Лучше грустить, чем трястись от страха.
Это был не мамин голос. Она куда-то ушла. Это был его голос. Теперь он разговаривал сам с собой.
Маша. Прекрасная Маша. Длинные светлые волосы и голубые глаза. Она смеялась как ангел. А когда она смеялась, то ее глаза искрились. Искры разжигали в нем теплое чувство. Он хотел ее обнимать и прижимать к себе. Он чувствовал тепло даже стоя в двух метрах от нее. Он боялся подходить ближе, он боялся сделать что-то не так. Он боялся, что она оттолкнет его.
Она сама сделала первый шаг. Подошла к нему, взяла за руку, заглянула в его глаза и поцеловала. В уголок рта. Он почувствовал ее запах и чуть не упал. От его матери всегда воняло старой одеждой, какими-то мазями, ее вонь забивала ноздри, как вата, смоченная мазутом. А запах Маши проникал внутрь, он открывал поры, он позволял дышать и чувствовать, он оживлял. И он окрылял. Миша в первый и последний раз в жизни был счастлив в тот самый момент, когда она прикоснулась к нему губами.
А потом она смущенно захихикала и отвернулась. Он несколько минут стоял не двигаясь и только потом понял, что замер, как статуя. Маша шла впереди по дороге. Он бросился за ней.
Они гуляли весь день. Держались за руки.
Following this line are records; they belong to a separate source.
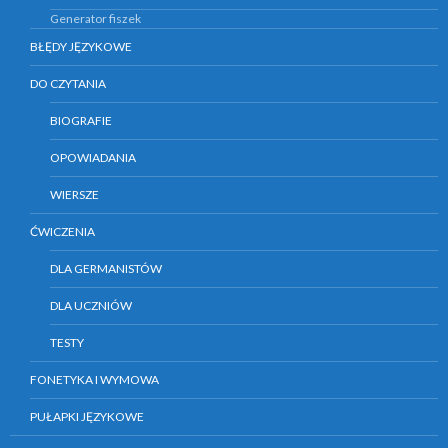
Generator fiszek
BŁĘDY JĘZYKOWE
DO CZYTANIA
BIOGRAFIE
OPOWIADANIA
WIERSZE
ĆWICZENIA
DLA GERMANISTÓW
DLA UCZNIÓW
TESTY
FONETYKA I WYMOWA
PUŁAPKI JĘZYKOWE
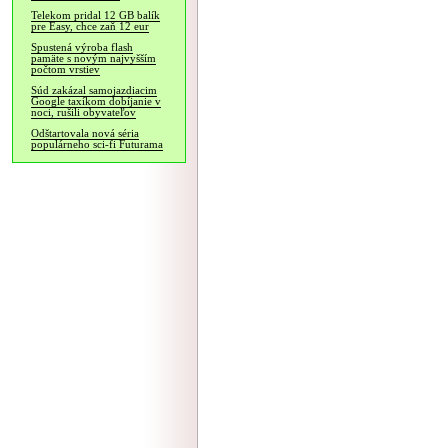
Telekom pridal 12 GB balík
pre Easy, chce zaň 12 eur
Spustená výroba flash
pamäte s novým najvyšším
počtom vrstiev
Súd zakázal samojazdiacim
Google taxíkom dobíjanie v
noci, rušili obyvateľov
Odštartovala nová séria
populárneho sci-fi Futurama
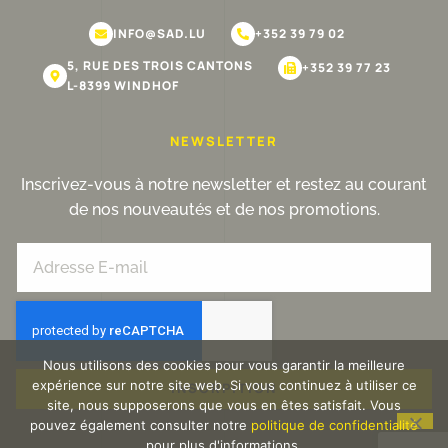
INFO@SAD.LU
+352 39 79 02
5, RUE DES TROIS CANTONS
+352 39 77 23
L-8399 WINDHOF
NEWSLETTER
Inscrivez-vous à notre newsletter et restez au courant
de nos nouveautés et de nos promotions.
Nous utilisons des cookies pour vous garantir la meilleure
expérience sur notre site web. Si vous continuez à utiliser ce
INSCRPITION
site, nous supposerons que vous en êtes satisfait. Vous
pouvez également consulter notre
politique de confidentialité
pour plus d'informations.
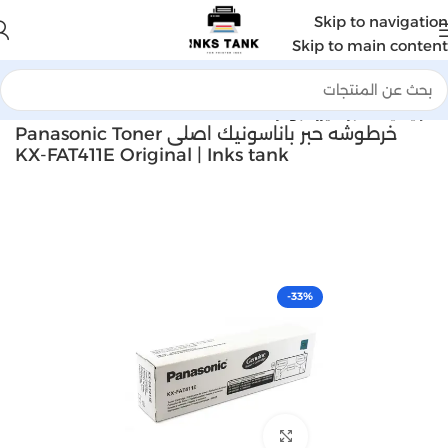
Skip to navigation
Skip to main content
الرئيسية
الحبر الليزر البودر
خرطوشه حبر باناسونيك اصلى Panasonic Toner
KX-FAT411E Original | Inks tank
-33%
Click to enlarge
Он был так счастлив, что решил показать ей одно место. Свое место. Укромное. Там он прятался от мамы, когда она злилась. Сначала он прятался под кроватью или в шкафу, когда был совсем маленьким. Потом его укрытием стала ванная комната. Но мама выкрутила там все шпингалеты и замки. Тогда он стал убегать из дома. Он знал, что побег был худшим вариантом, ведь по возвращении она била его еще сильнее. Но зато это место, его укромное место, успокаивало его. Тут можно было помечтать. Тут можно было подумать. Покидать камни в тину, отловить пару лягушек, сделать из веток шалаш и играть в индейца, одинокого старого индейца.
Это было заросшее тиной и камышами болото. Как большой плевок какого-то великана. Оно находилось в полукилометре от старого заброшенного стадиона, где когда-то проводили концерты, где в девяностых годах тренировались дети из велошколы, когда Миша был маленький. Потом стадион забросили, уж по какой причине, Миша не знал. Но он часто гулял там, потому что здесь редко появлялись люди. Тренажеры и турники стояли облезлые и заржавевшие, дорожки для бега заросли сорняками, асфальт давно скрылся под толщей грязи и земли. Стадион находился рядом с лесом. И если идти по маленькой тропинке вдоль ручья и в нужный момент свернуть и пройти еще немного, то наткнешься на болото. Красивое и тихое. Если не учитывать постоянное кваканье жаб.
Миша нашел его, когда он разозлил свою мамашу, отказавшись есть суп. В нем плавал какой-то жук, и Миша начал стонать, что не хочет есть насекомых. Мамаша посмотрела в его тарелку и сказала, что это не жук, а мясной деликатес, и засмеялась. Она сказала, что нет ничего страшного в том, что он будет жрать вареных насекомых. Некоторые люди сознательно готовят их и потом едят, у кого-то это блюдо считается совершенно обыденным, как пельмени или как яичница. Но Миша все равно не хотел. Ему было тогда девять или десять лет. Он точно не помнил.